EXERCISE DIRECTIONS: Swap "common name" for "vernacular name" wherever it occurs in the records below, and give their lines again with everything else unchanged. Leave out the pictures.

DATA EXTRACT:
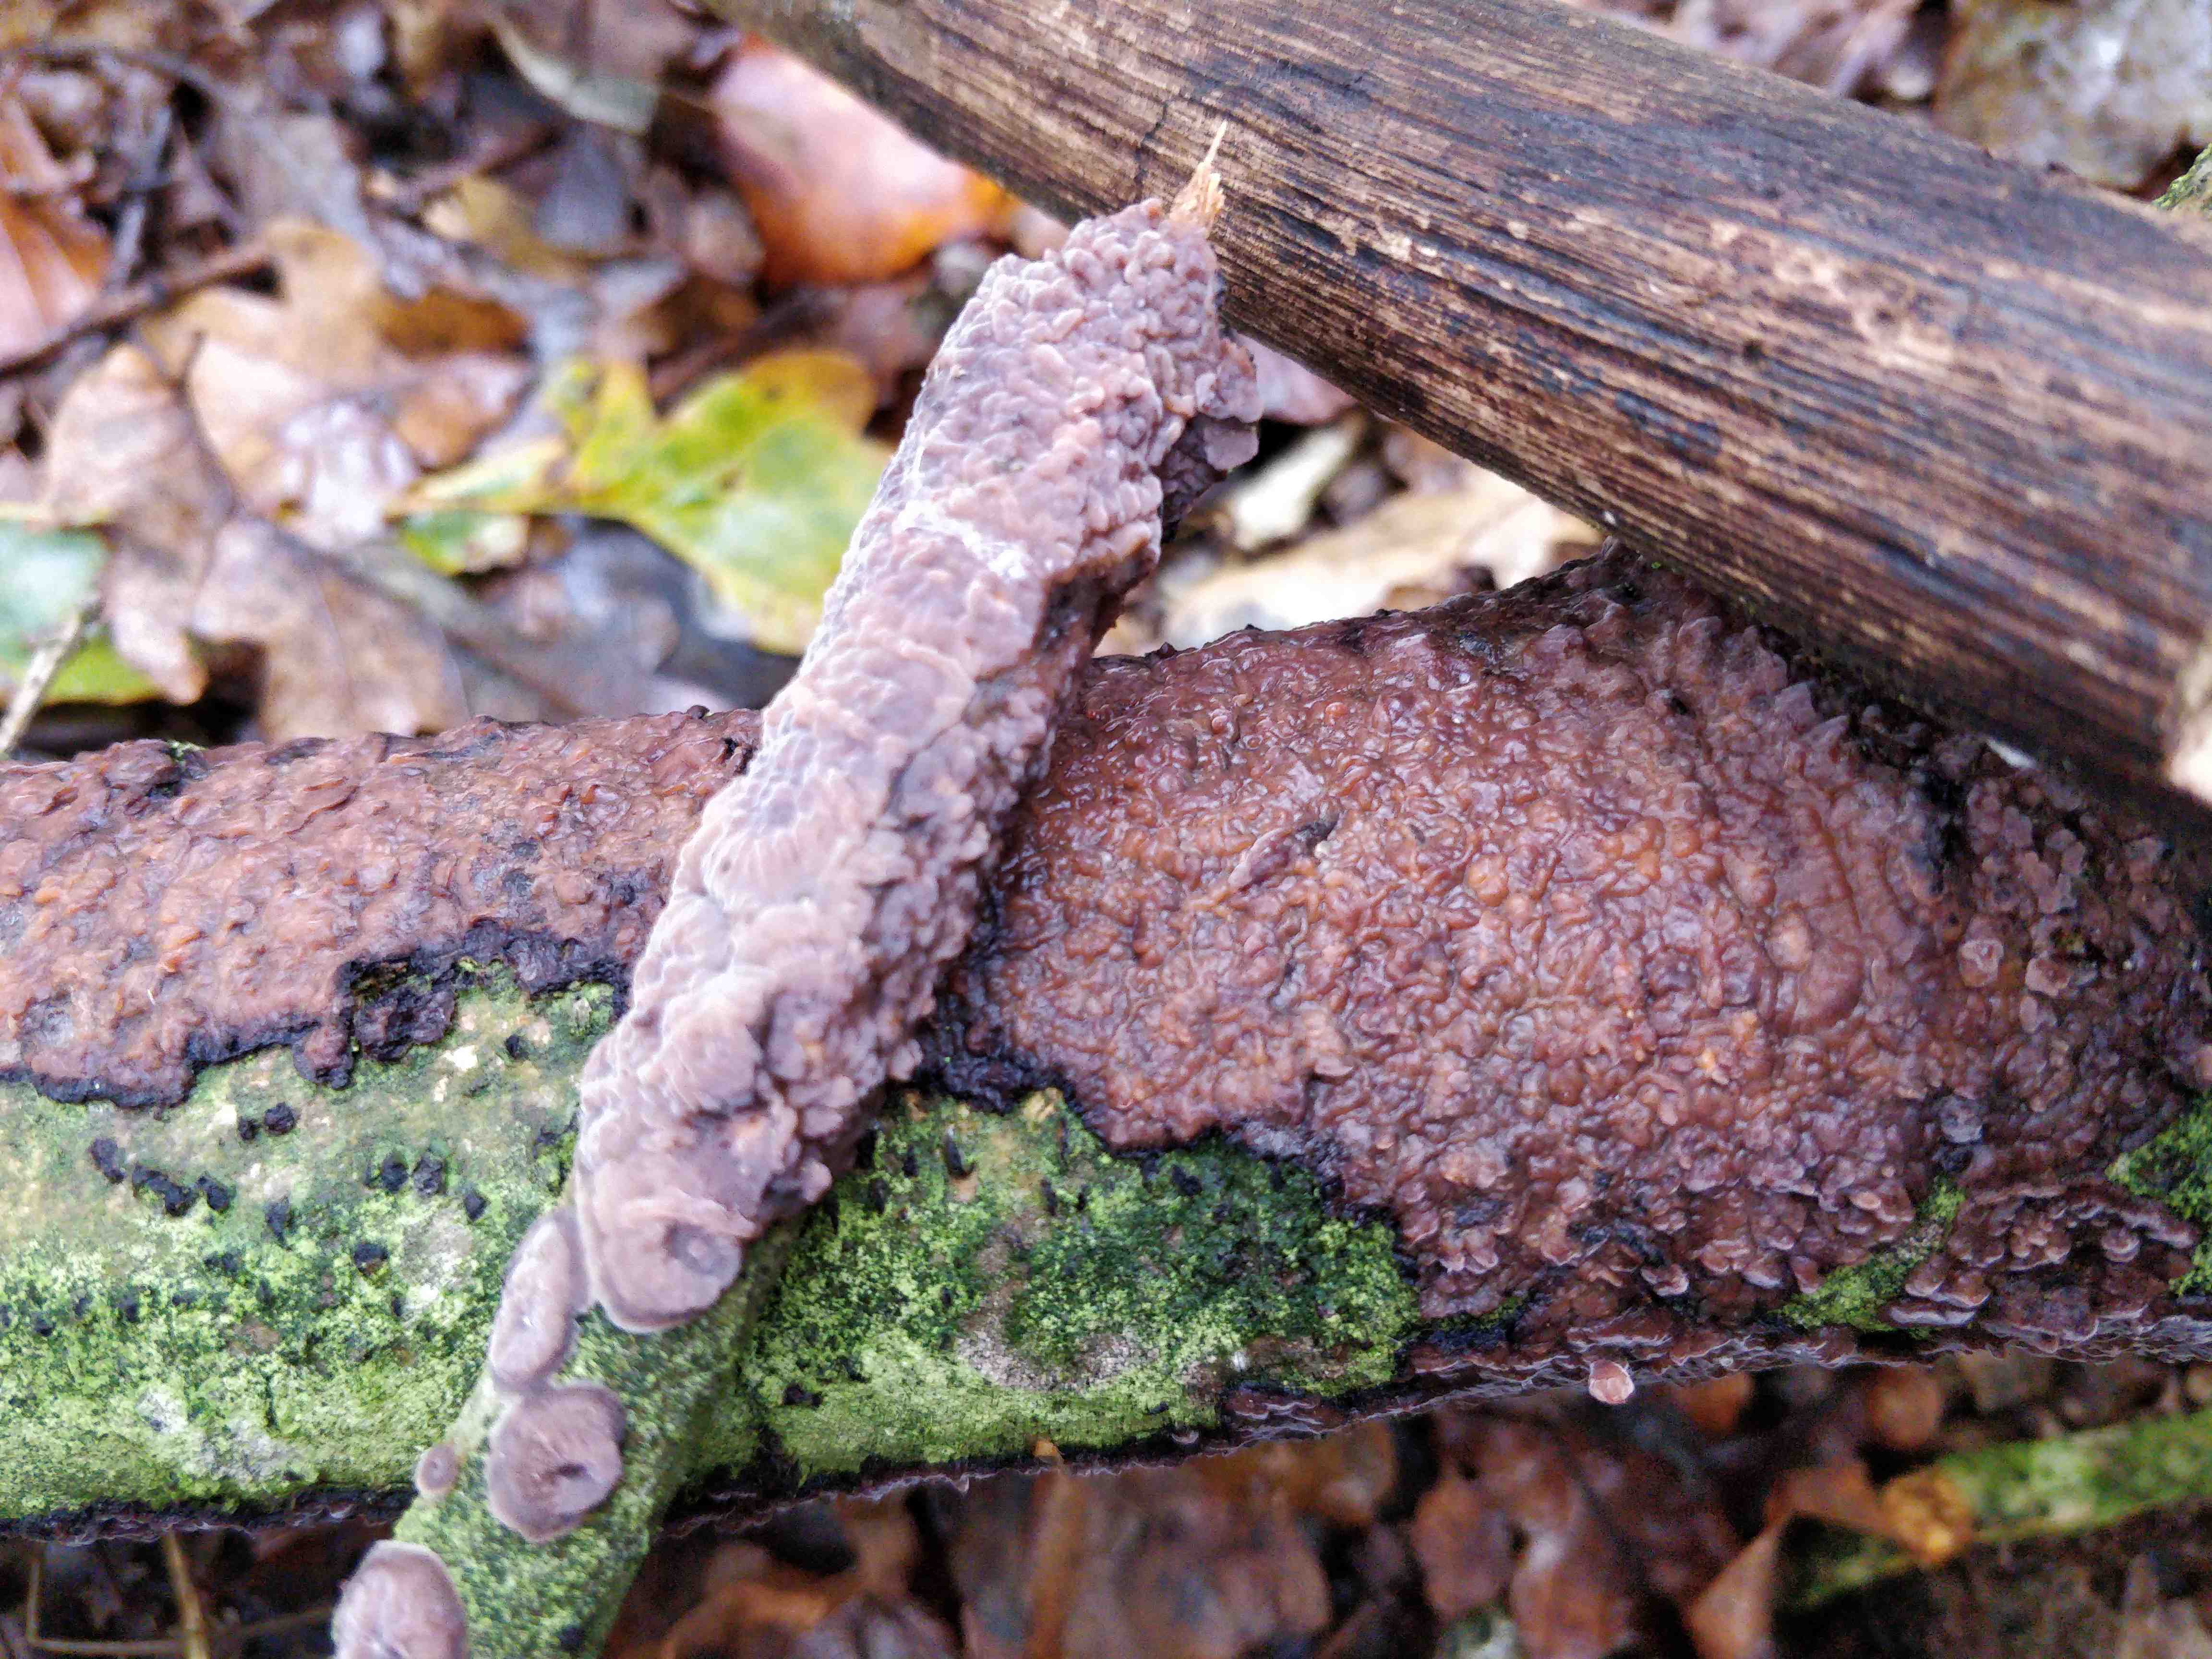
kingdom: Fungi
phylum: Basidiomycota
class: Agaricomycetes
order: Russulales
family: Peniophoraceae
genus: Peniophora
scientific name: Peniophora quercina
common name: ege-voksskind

SOLUTION TO THIS EXERCISE:
kingdom: Fungi
phylum: Basidiomycota
class: Agaricomycetes
order: Russulales
family: Peniophoraceae
genus: Peniophora
scientific name: Peniophora quercina
vernacular name: ege-voksskind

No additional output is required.